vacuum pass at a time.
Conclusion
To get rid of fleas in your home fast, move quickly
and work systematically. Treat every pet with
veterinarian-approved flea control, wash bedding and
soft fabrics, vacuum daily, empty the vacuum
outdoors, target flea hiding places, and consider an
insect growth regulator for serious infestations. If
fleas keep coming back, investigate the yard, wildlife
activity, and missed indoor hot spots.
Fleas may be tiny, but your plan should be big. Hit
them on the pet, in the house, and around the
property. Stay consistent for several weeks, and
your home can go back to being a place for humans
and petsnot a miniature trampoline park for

# What needs to be done
In how many lines of the material above does the word "home" occur? Give the number and no other text.

# Task answer
2